“Uno, due… un due tre… cerchi il capo e trovi il fondo, cerchi il quadro e trovi il tondo…” così recita una filastrocca.
Cercando tra i primi tre giorni di giugno troviamo, invece, input riflessivi utili a rinforzare la nostra memoria culturale.
L’1 giugno del 1952 morì John Dewey, noto filosofo e pedagogista statunitense. Sempre il primo giugno – ma del 1968 – morì la scrittrice, insegnante e attivista Helen Keller, ben ricordata nel film Anna dei Miracoli. A lei si deve una frase drammaticamente senza tempo. «La gente non ama pensare. Se uno pensa, deve poi giungere a delle conclusioni. Le conclusioni non sempre sono piacevoli».
E molto ci fa pensare quanto scrisse nel lontano 1917 Dewey nel suo saggio “Democrazia e educazione”. Grosso modo affermava che la democrazia è «l’unico modo di vivere che permette la risoluzione dei problemi sociali etici e politici dell’umanità». A condizione che diventi non solo un compito individuale sociale ma anche un impegno morale, anzi una moralità riflessiva. Dunque inscindibile rapporto tra l’educazione e la democrazia: il che obbliga a pensare, sperando di non arrivare a spiacevoli conclusioni.
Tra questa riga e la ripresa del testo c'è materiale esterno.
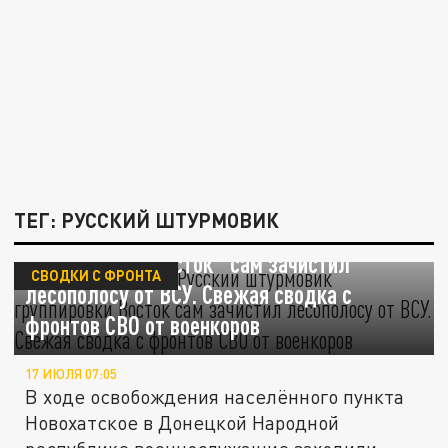
ТЕГ: РУССКИЙ ШТУРМОВИК
Один в поле воин. Русский штурмовик
группировки "Восток" сам зачистил
СВОДКИ С ФРОНТА
лесополосу от ВСУ. Свежая сводка с
фронтов СВО от военкоров
17 ИЮЛЯ 07:05
В ходе освобождения населённого пункта
Новохатское в Донецкой Народной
Ma l’1 giugno ci porta anche ad altri ricordi. Nel 1970, di notte, morì Giuseppe Ungaretti. Al sesto mese dell’anno il poeta aveva, quasi ironia della sorte, dedicato una struggente poesia d’amore. Fu ed è un grande poeta. Sfiorò nel 1954 il premio Nobel. Succede di non essere premiato ma può succedere anche di peggio. Ai suoi funerali non partecipò nessun politico. La causa fu per lo più politica. Qualcuno di troppo ricordava la sua adesione al fascismo che – a guerra terminata – gli procurò l’esclusione dall’insegnamento. Lui scrisse anche a De Gasperi per essere riammesso. È una parte della sua biografia che, pur con ombre, merita di essere conosciuta. Vale la pena ricordare che nel 1968 in occasione del suo ottantesimo compleanno fu festeggiato in Campidoglio alla presenza di Aldo Moro, Presidente del Consiglio. Non è una semplice curiosità se pensiamo che lo statista fu, insieme con Concetto Marchesi, tra i promotori dell’articolo 9 della Costituzione. Un articolo da rileggere per coglierne il profondo significato, cioè il valore della cultura in democrazia.
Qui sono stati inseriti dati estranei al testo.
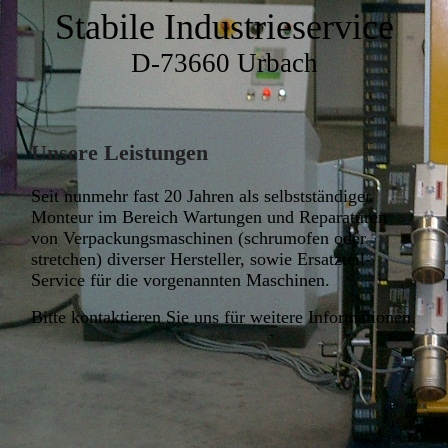
Stabile Industrieservice
D-73660 Urbach
Unsere Leistungen
Seit nunmehr fast 20 Jahren als selbstständiger
Monteur im Bereich Wartungen und Reparaturen
von Verpackungsmaschinen (schrumofen oder
stretchen) diverser Hersteller, sowie Ersatzteil-
Service für die vorgenannten Maschinen.
Bitte kontaktieren Sie uns für weitere Informationen.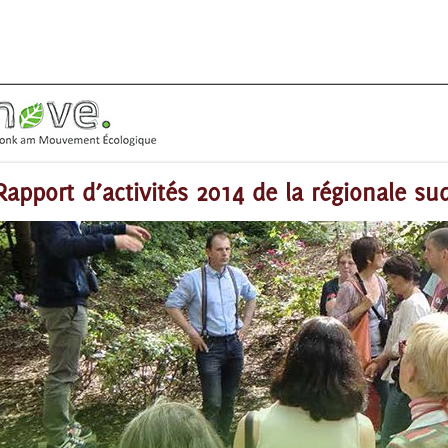
Rapport d’activités 2014 de la régionale su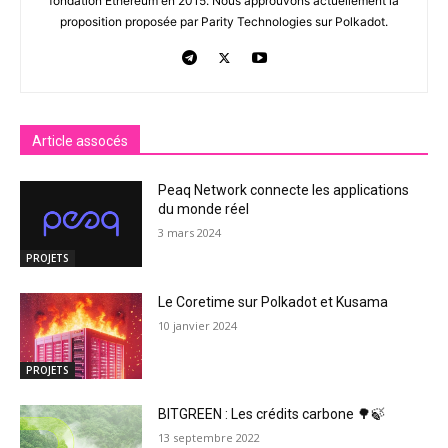
fondation Ethereum en 2015. Nous approuvons actuellement la
proposition proposée par Parity Technologies sur Polkadot.
Article assocés
Peaq Network connecte les applications
du monde réel
3 mars 2024
PROJETS
Le Coretime sur Polkadot et Kusama
10 janvier 2024
PROJETS
BITGREEN : Les crédits carbone 🌳🍃
13 septembre 2022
Per questo dobbiamo ricordare responsabilmente il senso della Festa della Repubblica e del referendum del 2 giugno 1946 in cui, dopo la dittatura fascista, quasi 25 milioni di uomini e donne, pari all’89,1% degli aventi diritto, andarono alle urne per scegliere tra Monarchia e Repubblica.
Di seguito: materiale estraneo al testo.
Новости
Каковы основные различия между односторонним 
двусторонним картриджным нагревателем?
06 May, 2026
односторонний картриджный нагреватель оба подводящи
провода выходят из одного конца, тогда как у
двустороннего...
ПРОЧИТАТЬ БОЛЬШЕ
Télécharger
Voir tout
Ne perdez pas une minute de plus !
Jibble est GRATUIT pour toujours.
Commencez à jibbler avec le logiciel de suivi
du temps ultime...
Sono da ricordare le parole della giornalista Anna Garofola, che si possono leggere nel saggio di Fornaro, Storia di un referendum: «Lunghe file ai seggi, non più per code per i cibi razionati ma per votare e tenere in mano le schede come bigliettini d’amore».
La croce messa sulla scheda, indicante l’immagine dell’Italia Turrita, fu l’inizio della Festa della democrazia. Ricordarne le varie tappe dalla sua istituzione fa sempre riflettere. Un esempio per tutti: il 2 giugno 1963 non si tennero né manifestazioni né parate in segno di rispetto per Giovanni XXIII, agonizzante. Il Papa sarebbe morto il 3 giugno.
La storia non è ovviamente una filastrocca ma una ricerca di senso per chi vuole trovarlo anche in questi primi giorni di giugno.